Consolle: Nintendo Wii

Casa produttrice: Nintendo

Uscita: novembre 2011

Genere: platform

Voto: 5/5

Dopo che le divinità ebbero creato il mondo, se ne andarono, lasciando i loro poteri a una Dea. Al periodo di pace dell’umanità posero fine esseri scaturiti dalla terra, il cui scopo era uccidere e rendere sterile il mondo. Per proteggere i pochi uomini sopravvissuti a questo flagello, la Dea li radunò in isole tra le nuvole e dopo un aspro scontro sigillò nel sottosuolo i nemici.

Da questo antefatto prende le mosse la vicenda, che presenta molti elementi di novità rispetto ai capitoli precedenti. Link e Zelda sono abitanti di questo mondo pacifico sopra le nuvole, Skyloft. Per una volta Zelda non è la principessa, ma una compagna di scuola dell’eroe. Durante un volo per i cieli sulla groppa di giganteschi pennuti chiamati Loftbird, un tornado risucchia Zelda nel vuoto. Per ritrovarla Link dovrà aprire un passaggio attraverso le nubi e intraprendere un pericoloso viaggio nel dimenticato mondo di sotto...

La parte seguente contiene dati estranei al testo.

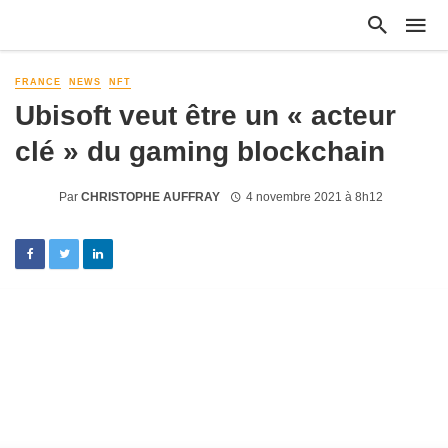
FRANCE
NEWS
NFT
Ubisoft veut être un « acteur
clé » du gaming blockchain
Par
CHRISTOPHE AUFFRAY
4 novembre 2021 à 8h12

Dal punto di vista grafico, questo capitolo sfrutta al massimo le potenzialità della consolle Wii, con buona texture facciale dei personaggi. Lo sfondo sembra creato da un impressionista e prende vita da pennellate di colore in un quadro variopinto. Per quanto riguarda i controlli, il telecomando Wii con il Wii Motion Plus sta alla base dell’azione di gioco, dato che permette di variare il colpo portato da Link, mirare con rapidità e accuratezza con tutte le armi a distanza disponibili e pilotare con abilità il volo sui pennuti di Skyloft.

Ogni mostro che l’eroe affronta nel percorso è a sè stante, richiede la giusta strategia e colpi specifici per averne ragione. I movimenti del giocatore vengono resi in tempo reale, come se impugnasse una spada vera. Il Nunchuk si trasforma in uno scudo e le possibilità del telecomando rendono il tiro con l’arco più semplice e preciso rispetto alle versioni precedenti. Questi espedienti rendono accattivante e impegnativo il percorso per il giocatore, che si muove in un dungeon gigante e variegato, che sembra non annoiare mai.

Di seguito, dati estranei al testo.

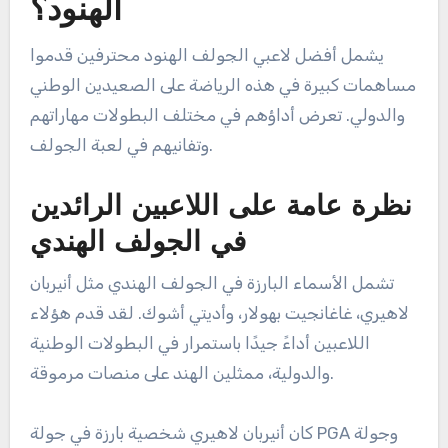
الهنود؟
يشمل أفضل لاعبي الجولف الهنود محترفين قدموا
مساهمات كبيرة في هذه الرياضة على الصعيدين الوطني
والدولي. تعرض أداؤهم في مختلف البطولات مهاراتهم
وتفانيهم في لعبة الجولف.
نظرة عامة على اللاعبين الرائدين
في الجولف الهندي
تشمل الأسماء البارزة في الجولف الهندي مثل أنيربان
لاهيري، غاغانجيت بهولار، وأديتي أشوك. لقد قدم هؤلاء
اللاعبين أداءً جيدًا باستمرار في البطولات الوطنية
والدولية، ممثلين الهند على منصات مرموقة.
كان أنيربان لاهيري شخصية بارزة في جولة PGA وجولة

Altra interessante novità è la caratterizzazione dell’arma principale del gioco, da cui deriva anche il nome. La Skyward Sword viene personificata da Fi, uno spirito guida che alberga al suo interno e interagisce con Link, un po’ come la fatina Navi di Ocarina of Time. Nel corso del gioco questo utile aiutante ricorda all’eroe lo scopo delle varie missioni, darà utili consigli e informazione sui mostri che popolano Hyrule.

Le colonne sonore sono melodie di sottofondo che ben si adattano alla zona visitata e mostrano una vasta gamma di variazioni che accompagnano il giocatore nel mondo incantato.

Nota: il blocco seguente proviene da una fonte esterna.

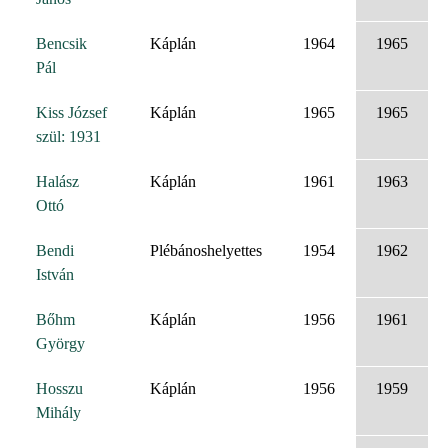
Bencsik
Káplán
1964
1965
Pál
Kiss József
Káplán
1965
1965
szül: 1931
Halász
Káplán
1961
1963
Ottó
Bendi
Plébánoshelyettes
1954
1962
István
Bőhm
Káplán
1956
1961
György
Hosszu
Káplán
1956
1959
Mihály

Come lato negativo, i dialoghi sono piatti e manca come sempre la voce del protagonista, eroe muto di ogni sua avventura. La trama è quella classica di ogni Zelda, ma senza dubbio rimane piacevole. Interessante il tentativo di creare un prequel agli altri episodi della saga. Ai viaggi nel tempo di Ocarina of Time, al frenetico conto alla rovescia di Majora’s Mask, alla dicotomia uomo-bestia di Twilight Princess, si aggiunge con Skyward Sword una nuova pennellata nel grande quadro del mondo di Zelda in cui ogni episodio diventa speciale anche se non si allontana mai dai tratti tipici di questa serie.